-- TASK --
Reproduce, word for word, the part of the thread on lattice legends that starts with "Thanks for that" and continues through "Sarkar may help.".

-- EXTRACTED TEXT --
[R] Lattice Legend/Key by row instead of by column

Duncan Mackay dulcalma at bigpond.com
Fri Nov 1 23:27:53 CET 2013


Hi Richard

Untested Perhaps adding some dummy factors with NA and then have their
labels as " " and color of lines as 0 or "transparent".

I think that I used it partly for the same reason and in addition I was
combining 2 purposes with  the groups and wanted to split them 

Duncan

-----Original Message-----
From: Richard Kwock [mailto:richardkwock at gmail.com] 
Sent: Saturday, 2 November 2013 02:31
To: Duncan Mackay
Cc: R
Subject: Re: [R] Lattice Legend/Key by row instead of by column

Hi Duncan,

Thanks for that template. Not quite the solution I was hoping for, but that
works!

Richard

On Thu, Oct 31, 2013 at 3:47 PM, Duncan Mackay <dulcalma at bigpond.com> wrote:
> Hi Richard
>
> If you cannot get a better suggestion this example from Deepayan 
> Sarkar may help.
> It is way back in the archives and I do not have a reference for it.
>
> I have used it about a year ago as a template to do a complicated key
>
> fl <- grid.layout(nrow = 2, ncol = 6,
>                   heights = unit(rep(1, 2), "lines"),
>                   widths = unit(c(2, 1, 2, 1, 2, 1),
>
> c("cm","strwidth","cm","strwidth","cm","strwidth"),
>                   data = list(NULL,"John",NULL,"George",NULL,"The
> Beatles")))

-- AVAILABLE DATA --
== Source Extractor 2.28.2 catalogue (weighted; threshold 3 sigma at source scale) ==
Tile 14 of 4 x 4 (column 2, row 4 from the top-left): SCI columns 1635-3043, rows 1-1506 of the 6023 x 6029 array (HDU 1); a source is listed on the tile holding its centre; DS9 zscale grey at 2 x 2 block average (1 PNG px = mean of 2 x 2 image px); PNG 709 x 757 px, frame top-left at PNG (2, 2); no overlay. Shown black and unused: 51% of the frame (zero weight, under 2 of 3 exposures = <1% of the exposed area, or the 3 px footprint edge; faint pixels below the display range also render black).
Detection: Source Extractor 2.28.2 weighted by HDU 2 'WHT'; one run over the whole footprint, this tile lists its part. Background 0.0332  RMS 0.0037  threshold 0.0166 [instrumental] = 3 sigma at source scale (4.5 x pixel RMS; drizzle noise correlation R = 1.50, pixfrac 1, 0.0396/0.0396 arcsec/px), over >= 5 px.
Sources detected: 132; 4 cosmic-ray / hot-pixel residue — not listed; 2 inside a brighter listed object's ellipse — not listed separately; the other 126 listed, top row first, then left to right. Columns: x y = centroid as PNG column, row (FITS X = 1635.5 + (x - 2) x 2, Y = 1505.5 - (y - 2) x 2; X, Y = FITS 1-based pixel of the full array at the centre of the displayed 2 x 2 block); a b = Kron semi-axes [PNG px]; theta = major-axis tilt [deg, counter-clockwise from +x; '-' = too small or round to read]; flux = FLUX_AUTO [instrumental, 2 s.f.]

-- RESULT OF THIS TASK --
Thanks for that template. Not quite the solution I was hoping for, but that
works!

Richard

On Thu, Oct 31, 2013 at 3:47 PM, Duncan Mackay <dulcalma at bigpond.com> wrote:
> Hi Richard
>
> If you cannot get a better suggestion this example from Deepayan 
> Sarkar may help.